All I can say is that it is an amazing manifesto on personal responsibility. The ideas put forth, once pondered, are critical to success in any area and at any level. This IS NOT a book to read in one sitting and move on. This is a book to be digested and contemplated over time. To fully realize the potential of this book, one must invest in some honest introspection.
Once you do that, things will appear a bit different. You will notice the ways you are sabotaging your own growth and development, taking the status-duo as the “gospel.”
This book made a huge impact on my self-reflection. Very similar to As Man Thinketh by James Allen. I put those two on a similar plane.
If you feel like you might be holding yourself back in some way, do yourself a favor and invest a few minutes in yourself. I bet you'll be better off for it, even if you just reflect on and strengthen your conviction in your current mindsets.
More likely, you'll make a shift in your approach to life, and don't be surprised if this book sparks some major shifts in your life.
Absolutely worth it-
Didn't agree with everything he advocates, but he definitely got me thinking and setting up my life in a better and more financially congruent way with my dreams. Thanks, Randy!
Like most self help motivation books out there.. Same message. You can change your life if you want to. But if you prefer to stay stuck in blame, self sabotage.. It's your own" MEH" fault.. and you are probably a bore.
And, to be fair, I haven't read the entire book. That's part of the problem. It kept putting me to sleep.

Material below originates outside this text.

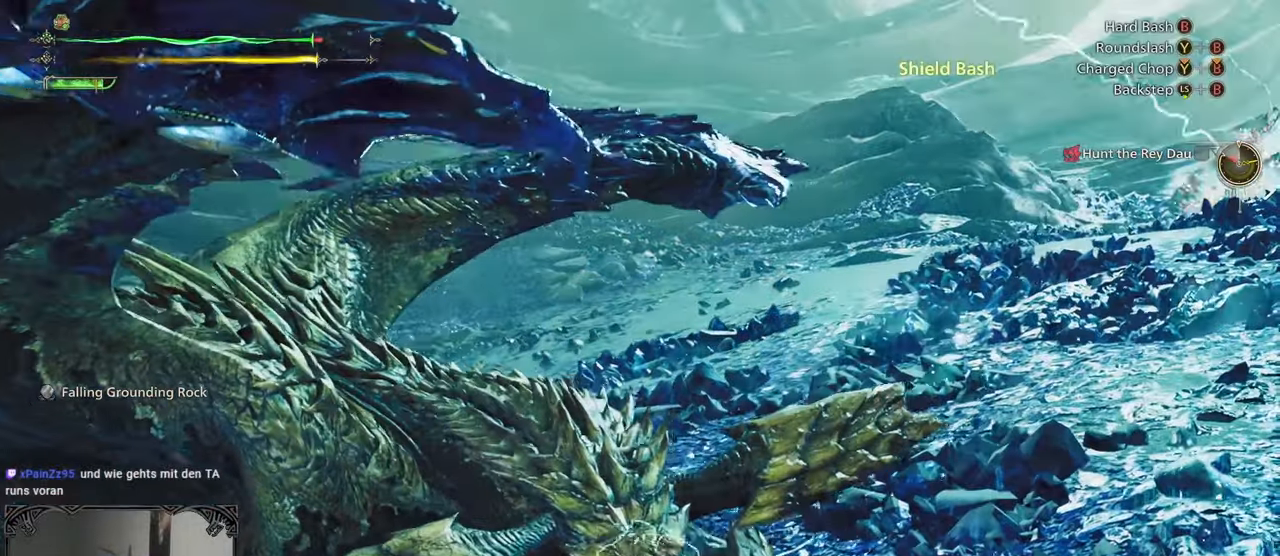
{"dt_ms": 500, "buttons": [], "left_stick": "left", "right_stick": "center", "button_events": [[33, "B", "up"]]}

I think this book will appeal to a specialized audience, perhaps someone older than me, or from a very different background. At its best, it seemed like "Wayne Dyer, Lite."
Based on others' reviews, I think this book simply didn't resonate with my views and outlook on life. I wanted something more upbeat, less preach-y, and more original.
But, if he speaks to your soul, I'm sure this is a really good book. Clearly, others thought so.
Use the "look inside" feature to decide for yourself. It really is a good representation of what's inside the book. From the reviews, I though the preview might not be complete enough, but -- in fact -- it's a pretty good way to decide if this is the book for you.